Epilepsy Radiology Reports Classification Using Deep Learning Networks


Bayrak S., YÜCEL DEMİREL E., TAKCI H.

CMC-COMPUTERS MATERIALS & CONTINUA, vol.70, no.2, pp.3589-3607, 2022 (SCI-Expanded) identifier identifier

  • Publication Type: Article / Article
  • Volume: 70 Issue: 2
  • Publication Date: 2022
  • Doi Number: 10.32604/cmc.2022.018742
  • Journal Name: CMC-COMPUTERS MATERIALS & CONTINUA
  • Journal Indexes: Science Citation Index Expanded (SCI-EXPANDED), Scopus, Aerospace Database, Communication Abstracts, Compendex, INSPEC, Metadex, zbMATH, Civil Engineering Abstracts
  • Page Numbers: pp.3589-3607
  • Keywords: Epilepsy, radiology text report analysis, natural language processing, feature engineering, index-based word encoding, deep learning networks-based text classification, CONVOLUTIONAL NEURAL-NETWORK, MACHINE, MRI, INFORMATION, SYSTEM
  • Istanbul University-Cerrahpasa Affiliated: Yes

Abstract

The automatic and accurate classification of Magnetic Resonance Imaging (MRI) radiology report is essential for the analysis and interpreta-tion epilepsy and non-epilepsy.
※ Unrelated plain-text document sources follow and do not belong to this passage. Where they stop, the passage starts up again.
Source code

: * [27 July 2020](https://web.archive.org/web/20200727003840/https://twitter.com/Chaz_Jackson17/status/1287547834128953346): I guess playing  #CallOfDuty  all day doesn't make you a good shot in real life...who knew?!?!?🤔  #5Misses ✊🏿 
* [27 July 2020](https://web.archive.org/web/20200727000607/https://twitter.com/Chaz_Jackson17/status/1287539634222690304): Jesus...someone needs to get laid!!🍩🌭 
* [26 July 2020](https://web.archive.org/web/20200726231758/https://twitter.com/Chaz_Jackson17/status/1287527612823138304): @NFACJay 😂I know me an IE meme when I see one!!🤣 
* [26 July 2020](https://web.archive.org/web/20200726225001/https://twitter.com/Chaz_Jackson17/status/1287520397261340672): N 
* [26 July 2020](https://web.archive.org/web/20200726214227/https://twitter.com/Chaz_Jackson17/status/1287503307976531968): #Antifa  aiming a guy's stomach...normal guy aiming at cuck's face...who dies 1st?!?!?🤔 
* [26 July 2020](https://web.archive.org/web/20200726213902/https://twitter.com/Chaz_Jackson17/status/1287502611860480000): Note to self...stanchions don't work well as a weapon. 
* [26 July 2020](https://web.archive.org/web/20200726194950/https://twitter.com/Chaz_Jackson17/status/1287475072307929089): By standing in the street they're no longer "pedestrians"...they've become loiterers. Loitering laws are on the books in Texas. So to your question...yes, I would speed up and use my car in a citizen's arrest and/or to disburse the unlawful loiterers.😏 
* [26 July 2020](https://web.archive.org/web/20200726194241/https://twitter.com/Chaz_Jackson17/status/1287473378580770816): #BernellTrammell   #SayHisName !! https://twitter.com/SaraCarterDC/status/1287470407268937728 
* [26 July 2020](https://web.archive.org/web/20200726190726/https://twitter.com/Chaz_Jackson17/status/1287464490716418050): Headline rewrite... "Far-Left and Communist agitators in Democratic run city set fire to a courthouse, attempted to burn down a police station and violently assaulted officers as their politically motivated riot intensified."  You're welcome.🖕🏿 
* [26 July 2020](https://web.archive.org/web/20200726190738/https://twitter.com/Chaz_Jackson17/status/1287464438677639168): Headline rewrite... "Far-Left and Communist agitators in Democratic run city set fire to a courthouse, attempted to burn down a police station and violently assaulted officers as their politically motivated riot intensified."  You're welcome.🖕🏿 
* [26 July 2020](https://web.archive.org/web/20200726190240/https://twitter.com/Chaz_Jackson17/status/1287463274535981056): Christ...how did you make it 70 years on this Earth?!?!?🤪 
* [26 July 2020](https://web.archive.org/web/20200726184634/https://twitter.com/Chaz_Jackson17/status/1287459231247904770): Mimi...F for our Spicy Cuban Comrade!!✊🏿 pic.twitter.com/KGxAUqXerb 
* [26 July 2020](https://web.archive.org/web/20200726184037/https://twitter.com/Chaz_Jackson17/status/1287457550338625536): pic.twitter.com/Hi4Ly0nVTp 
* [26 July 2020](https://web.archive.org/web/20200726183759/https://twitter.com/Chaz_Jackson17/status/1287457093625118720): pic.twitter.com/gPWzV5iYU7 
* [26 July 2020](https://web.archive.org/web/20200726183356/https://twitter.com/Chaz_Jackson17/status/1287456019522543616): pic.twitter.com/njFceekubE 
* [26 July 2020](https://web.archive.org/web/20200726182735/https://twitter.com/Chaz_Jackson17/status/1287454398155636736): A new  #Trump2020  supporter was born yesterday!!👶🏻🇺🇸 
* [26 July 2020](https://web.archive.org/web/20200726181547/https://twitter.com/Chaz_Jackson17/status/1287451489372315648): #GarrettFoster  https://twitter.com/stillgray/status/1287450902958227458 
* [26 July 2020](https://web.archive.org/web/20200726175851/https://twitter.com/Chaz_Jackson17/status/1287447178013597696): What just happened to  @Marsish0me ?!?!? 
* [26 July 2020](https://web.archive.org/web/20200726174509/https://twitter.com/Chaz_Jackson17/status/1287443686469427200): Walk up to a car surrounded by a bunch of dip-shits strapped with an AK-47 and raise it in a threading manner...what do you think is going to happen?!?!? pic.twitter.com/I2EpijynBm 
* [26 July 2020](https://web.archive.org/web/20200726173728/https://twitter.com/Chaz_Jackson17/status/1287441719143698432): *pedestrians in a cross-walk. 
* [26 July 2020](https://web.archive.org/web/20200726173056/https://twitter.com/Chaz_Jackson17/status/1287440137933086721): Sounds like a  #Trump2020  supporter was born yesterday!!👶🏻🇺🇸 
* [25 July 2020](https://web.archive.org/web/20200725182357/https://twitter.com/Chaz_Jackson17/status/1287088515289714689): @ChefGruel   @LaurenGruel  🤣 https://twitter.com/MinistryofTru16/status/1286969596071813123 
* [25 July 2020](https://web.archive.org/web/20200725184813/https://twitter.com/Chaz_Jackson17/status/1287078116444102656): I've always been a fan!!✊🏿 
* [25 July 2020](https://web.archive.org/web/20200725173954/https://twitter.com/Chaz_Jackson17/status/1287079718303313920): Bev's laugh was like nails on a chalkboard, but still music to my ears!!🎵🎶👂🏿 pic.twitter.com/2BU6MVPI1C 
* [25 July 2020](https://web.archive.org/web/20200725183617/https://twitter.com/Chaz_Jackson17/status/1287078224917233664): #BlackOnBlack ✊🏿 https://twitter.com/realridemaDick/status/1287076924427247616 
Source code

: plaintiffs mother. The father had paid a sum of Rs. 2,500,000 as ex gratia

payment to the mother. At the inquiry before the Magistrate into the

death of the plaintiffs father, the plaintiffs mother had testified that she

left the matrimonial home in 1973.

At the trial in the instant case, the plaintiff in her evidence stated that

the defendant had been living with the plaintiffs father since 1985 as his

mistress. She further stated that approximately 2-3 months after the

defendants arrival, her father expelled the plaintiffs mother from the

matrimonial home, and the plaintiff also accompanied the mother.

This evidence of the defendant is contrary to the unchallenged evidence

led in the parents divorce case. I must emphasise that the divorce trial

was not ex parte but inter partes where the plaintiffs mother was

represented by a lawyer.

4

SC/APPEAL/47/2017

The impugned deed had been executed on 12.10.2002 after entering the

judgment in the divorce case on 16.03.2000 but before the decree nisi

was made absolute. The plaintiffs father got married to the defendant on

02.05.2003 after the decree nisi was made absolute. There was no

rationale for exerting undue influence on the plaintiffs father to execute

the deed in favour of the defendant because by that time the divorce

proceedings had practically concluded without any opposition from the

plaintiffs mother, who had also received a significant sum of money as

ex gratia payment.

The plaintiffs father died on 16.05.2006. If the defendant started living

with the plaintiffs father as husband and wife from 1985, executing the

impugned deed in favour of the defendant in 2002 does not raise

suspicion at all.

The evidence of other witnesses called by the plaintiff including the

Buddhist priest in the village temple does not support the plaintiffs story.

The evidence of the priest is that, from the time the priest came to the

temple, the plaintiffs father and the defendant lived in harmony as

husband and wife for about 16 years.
Since the majority of MRI radiology reports are unstructured, the manual information extraction is time-consuming and requires specific expertise. In this paper, a comprehensive method is proposed to classify epilepsy and non-epilepsy real brain MRI radiology text reports automatically. This method combines the Natural Language Processing tech-nique and statistical Machine Learning methods. 122 real MRI radiology text reports (97 epilepsy, 25 non-epilepsy) are studied by our proposed method which consists of the following steps: (i) for a given text report our systems first cleans HTML/XML tags, tokenize, erase punctuation, normalize text, (ii) then it converts into MRI text reports numeric sequences by using index -based word encoding, (iii) then we applied the deep learning models that are uni-directional long short-term memory (LSTM) network, bidirectional long short-term memory (BiLSTM) network and convolutional neural network (CNN) for the classifying comparison of the data, (iv) finally, we used 70% of used for training, 15% for validation, and 15% for test observations. Unlike previous methods, this study encompasses the following objectives: (a) to extract significant text features from radiologic reports of epilepsy disease; (b) to ensure successful classifying accuracy performance to enhance epilepsy data attributes. Therefore, our study is a comprehensive comparative study with the epilepsy dataset obtained from numeric sequences by using index-based word encoding method applied for the deep learning models. The traditional method is numeric sequences by using index-based word encoding which has been made for the first time in the literature, is successful feature descriptor in the epilepsy data set. The BiLSTM network has shown a promising performance regarding the accuracy rates. We show that the larger sized medical text reports can be analyzed by our proposed method.